» **Exercise description**
Gather each line below that contains the word "What" and copy those lines out in full.

» **Extracted material**
▶

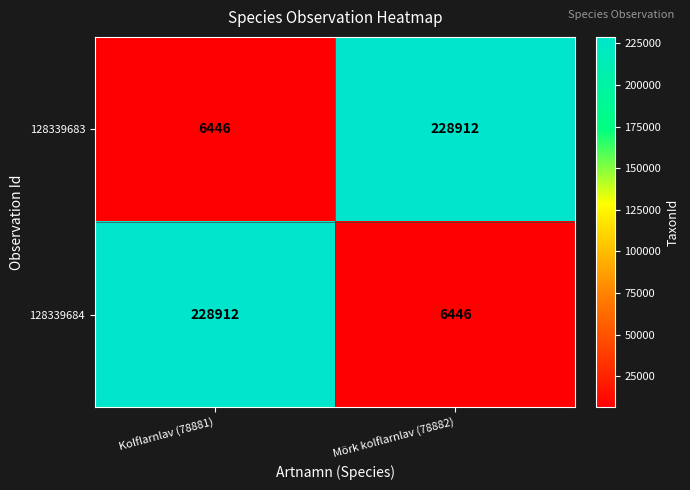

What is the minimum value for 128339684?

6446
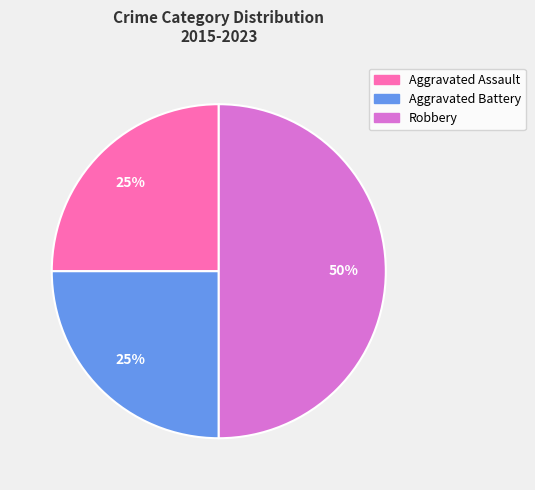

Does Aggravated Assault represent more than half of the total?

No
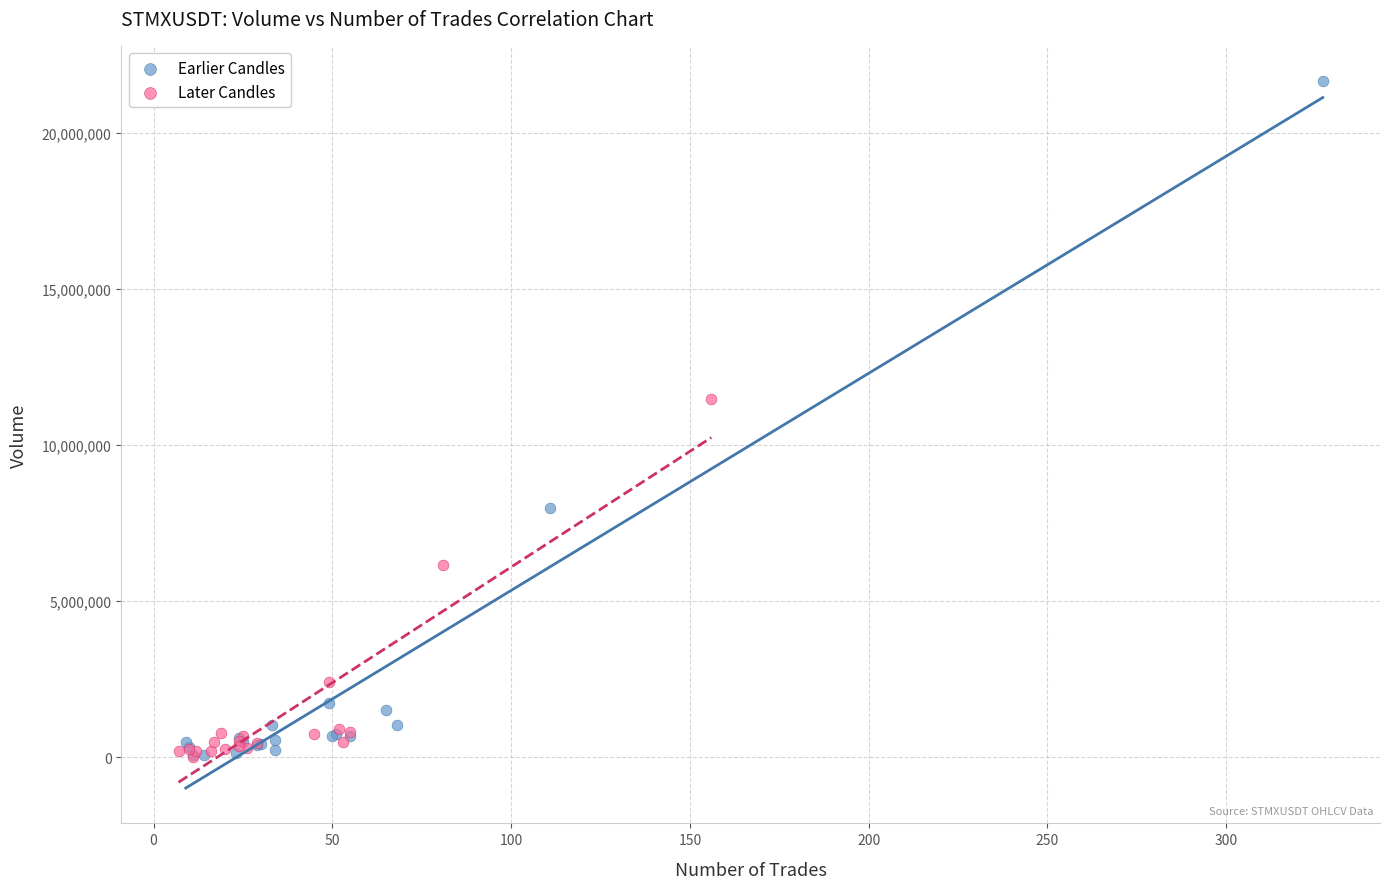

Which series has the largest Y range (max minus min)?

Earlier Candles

◀
▶

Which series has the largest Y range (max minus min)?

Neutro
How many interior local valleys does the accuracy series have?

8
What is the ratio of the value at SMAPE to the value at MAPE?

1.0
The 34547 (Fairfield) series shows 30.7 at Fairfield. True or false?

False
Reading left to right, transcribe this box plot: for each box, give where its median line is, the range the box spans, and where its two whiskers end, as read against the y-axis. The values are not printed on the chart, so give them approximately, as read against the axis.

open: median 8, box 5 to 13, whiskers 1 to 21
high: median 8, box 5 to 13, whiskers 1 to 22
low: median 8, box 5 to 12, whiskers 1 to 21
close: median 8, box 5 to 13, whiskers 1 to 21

◀
▶

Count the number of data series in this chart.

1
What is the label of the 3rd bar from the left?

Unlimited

◀

» **Solution for this task**
What is the minimum value for 128339684?
What is the ratio of the value at SMAPE to the value at MAPE?
What is the label of the 3rd bar from the left?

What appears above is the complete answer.